Ego ve onun yaşam dünyası başlangıçta İmgesel alana aittir. Daha doğal olandan kopulmamış olunan bir evredir bu. Daha sonra Babanın Adı’nın devreye girmesiyle, yani Simgesel yapı ile imgesel olan bastırılır. Simgesel burada, Kültürel Düzen’in simge sistemini ifade eder. Bilinç dışı bunun sonucu oluşur. Gerçeklik ( “gerçek gerçeklik” bu anlamda, simgeselin kurduğu gerçeklikten ayrı olarak Simgeselin ötesinde kalır. Gerçeklik, Simgesel bastırmanın sonucunda Uçurum’un ötesinde kalmış olan eksiklik yeri/ya da noktası olarak ifade edilir. Bu bağlamda Simgesel’den Gerçeklik’e bir köprü ya da bağlantı noktası yoktur. Gerçeklik, Bilinç dışı Arzu’nun ötesinde kalmıştır. Gerceklik’e asla ulaşamayacak olunması nedeniyle Bilinç dışı Arzunun doyurulması olanaklı olamaz. Arzu, bu anlamda asla ulaşılamayacak ve tamamlanamayacak olan kökensel bastırmadan kaynaklanan eksiklik yeri’dir.

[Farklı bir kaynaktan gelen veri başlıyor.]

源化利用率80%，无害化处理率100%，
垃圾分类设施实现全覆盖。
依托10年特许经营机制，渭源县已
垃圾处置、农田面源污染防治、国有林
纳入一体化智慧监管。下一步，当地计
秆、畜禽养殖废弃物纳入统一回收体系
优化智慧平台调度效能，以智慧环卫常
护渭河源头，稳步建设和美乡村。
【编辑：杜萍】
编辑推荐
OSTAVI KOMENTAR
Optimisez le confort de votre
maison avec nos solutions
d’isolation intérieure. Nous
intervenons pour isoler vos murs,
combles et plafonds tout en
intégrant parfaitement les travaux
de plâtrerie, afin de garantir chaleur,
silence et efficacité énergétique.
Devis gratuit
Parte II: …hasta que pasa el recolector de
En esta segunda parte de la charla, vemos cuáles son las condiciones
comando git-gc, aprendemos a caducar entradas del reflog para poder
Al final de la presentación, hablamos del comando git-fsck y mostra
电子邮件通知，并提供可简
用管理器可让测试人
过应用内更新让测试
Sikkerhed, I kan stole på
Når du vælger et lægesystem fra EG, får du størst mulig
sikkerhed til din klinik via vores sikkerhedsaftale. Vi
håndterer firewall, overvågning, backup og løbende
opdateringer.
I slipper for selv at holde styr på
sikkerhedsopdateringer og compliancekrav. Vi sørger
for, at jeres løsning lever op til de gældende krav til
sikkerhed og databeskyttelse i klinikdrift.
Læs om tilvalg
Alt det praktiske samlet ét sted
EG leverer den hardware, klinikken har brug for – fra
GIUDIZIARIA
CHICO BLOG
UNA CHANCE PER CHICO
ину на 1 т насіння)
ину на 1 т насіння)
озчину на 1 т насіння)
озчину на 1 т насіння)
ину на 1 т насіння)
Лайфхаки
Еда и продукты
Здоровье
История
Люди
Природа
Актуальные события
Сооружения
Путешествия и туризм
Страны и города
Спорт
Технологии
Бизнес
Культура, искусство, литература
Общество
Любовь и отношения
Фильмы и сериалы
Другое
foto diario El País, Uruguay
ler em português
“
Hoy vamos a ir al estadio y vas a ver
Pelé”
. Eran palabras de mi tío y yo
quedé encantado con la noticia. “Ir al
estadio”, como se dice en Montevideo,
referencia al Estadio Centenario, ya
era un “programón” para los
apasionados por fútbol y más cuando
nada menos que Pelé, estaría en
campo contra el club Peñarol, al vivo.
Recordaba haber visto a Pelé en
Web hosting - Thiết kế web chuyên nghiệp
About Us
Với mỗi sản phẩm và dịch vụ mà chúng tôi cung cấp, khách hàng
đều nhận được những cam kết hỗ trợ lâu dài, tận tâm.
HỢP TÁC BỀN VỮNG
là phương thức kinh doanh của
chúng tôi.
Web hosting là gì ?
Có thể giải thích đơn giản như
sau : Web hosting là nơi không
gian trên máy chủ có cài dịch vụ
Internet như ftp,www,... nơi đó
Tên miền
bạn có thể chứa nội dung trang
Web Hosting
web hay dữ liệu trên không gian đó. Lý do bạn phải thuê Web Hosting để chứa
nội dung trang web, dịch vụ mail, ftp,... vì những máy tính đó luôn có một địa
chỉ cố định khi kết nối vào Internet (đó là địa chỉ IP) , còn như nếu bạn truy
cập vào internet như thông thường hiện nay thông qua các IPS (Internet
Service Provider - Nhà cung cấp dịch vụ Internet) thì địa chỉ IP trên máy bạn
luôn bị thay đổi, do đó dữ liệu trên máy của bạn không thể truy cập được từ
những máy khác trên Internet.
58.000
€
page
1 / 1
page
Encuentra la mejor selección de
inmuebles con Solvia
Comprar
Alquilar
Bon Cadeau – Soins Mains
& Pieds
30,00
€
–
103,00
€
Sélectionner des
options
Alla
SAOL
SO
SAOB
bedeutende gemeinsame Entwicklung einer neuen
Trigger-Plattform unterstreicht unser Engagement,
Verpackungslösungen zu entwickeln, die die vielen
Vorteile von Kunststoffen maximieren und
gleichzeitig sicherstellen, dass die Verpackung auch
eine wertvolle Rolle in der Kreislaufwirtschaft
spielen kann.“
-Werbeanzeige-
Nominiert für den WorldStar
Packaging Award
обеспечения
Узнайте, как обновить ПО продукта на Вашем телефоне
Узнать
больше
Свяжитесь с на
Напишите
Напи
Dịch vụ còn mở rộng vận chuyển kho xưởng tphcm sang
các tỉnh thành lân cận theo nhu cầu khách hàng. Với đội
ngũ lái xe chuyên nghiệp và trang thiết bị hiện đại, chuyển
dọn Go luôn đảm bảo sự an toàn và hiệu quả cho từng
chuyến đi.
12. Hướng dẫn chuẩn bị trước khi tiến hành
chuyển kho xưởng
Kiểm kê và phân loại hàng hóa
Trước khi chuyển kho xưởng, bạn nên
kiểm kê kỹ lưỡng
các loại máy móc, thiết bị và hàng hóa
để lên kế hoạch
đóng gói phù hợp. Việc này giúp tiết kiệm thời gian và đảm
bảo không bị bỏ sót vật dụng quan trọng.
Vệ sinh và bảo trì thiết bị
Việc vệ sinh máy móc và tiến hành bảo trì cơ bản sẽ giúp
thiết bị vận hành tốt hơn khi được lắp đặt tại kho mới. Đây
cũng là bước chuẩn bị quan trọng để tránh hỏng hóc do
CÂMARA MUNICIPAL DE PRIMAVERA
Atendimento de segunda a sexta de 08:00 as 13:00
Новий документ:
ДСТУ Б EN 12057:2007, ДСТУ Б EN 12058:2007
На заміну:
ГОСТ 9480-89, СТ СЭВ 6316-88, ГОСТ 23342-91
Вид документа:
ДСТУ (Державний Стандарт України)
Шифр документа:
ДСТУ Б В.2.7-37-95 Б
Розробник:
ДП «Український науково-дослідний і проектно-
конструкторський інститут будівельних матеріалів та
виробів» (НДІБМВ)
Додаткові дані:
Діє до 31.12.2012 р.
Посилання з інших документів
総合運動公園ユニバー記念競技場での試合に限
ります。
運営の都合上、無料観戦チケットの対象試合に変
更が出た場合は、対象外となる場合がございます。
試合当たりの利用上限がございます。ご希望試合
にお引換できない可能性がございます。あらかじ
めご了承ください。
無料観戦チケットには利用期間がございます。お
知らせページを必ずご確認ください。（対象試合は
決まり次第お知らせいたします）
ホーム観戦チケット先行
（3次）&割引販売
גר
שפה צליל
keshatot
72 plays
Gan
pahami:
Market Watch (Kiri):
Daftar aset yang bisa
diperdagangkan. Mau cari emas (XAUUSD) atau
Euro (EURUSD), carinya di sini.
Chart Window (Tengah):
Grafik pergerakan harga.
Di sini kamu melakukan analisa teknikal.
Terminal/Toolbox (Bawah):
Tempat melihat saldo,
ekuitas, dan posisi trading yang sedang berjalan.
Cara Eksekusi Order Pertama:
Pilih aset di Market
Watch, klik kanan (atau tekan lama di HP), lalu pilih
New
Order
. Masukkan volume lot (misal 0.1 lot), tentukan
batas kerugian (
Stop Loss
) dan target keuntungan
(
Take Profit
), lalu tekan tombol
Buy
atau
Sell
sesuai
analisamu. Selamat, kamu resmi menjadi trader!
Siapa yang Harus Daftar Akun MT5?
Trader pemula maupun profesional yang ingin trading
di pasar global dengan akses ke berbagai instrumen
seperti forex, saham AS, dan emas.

İçgüdüler, Lacan’ın anladığı anlamda, doğuştan gelen biyolojik ihtiyaçlardır.Bunlar anne tarafından doyurulur, ancak bu dolaysız doyum ilişkisine belli bir noktada Simgesel Yasa ile müdahale edilir ve doğal iç-güdülere bu andan itibaren Cinsel Kimlik anlamı verilmiş olunur. Simgesel sistemin devreye girmesi, yani Babanın Yasası’nın ortaya çıkmasıdır söz konusu olan. Cinsel Yasak’ın işletilmesiyle, kendinde hiçbir anlamı olmayan biyolojik bir iç-güdü cinsellik adını alır ve böylece biyolojik iç-güdüler cinsellik olarak anlaşılmaya başlanır. Böylece iç-güdüler bilinç dışı arzular olarak yerleşir.Bu, Lacan’ın değisiyle, insanlaştırıcı kastrasyondur. (Kastrasyon: Hadamet, hadım etme.)İnsan yavrusunu biyolojik bir canlı olmaktan kültürel bir özne olmaya dönüştüren bu kastrasyon’dur.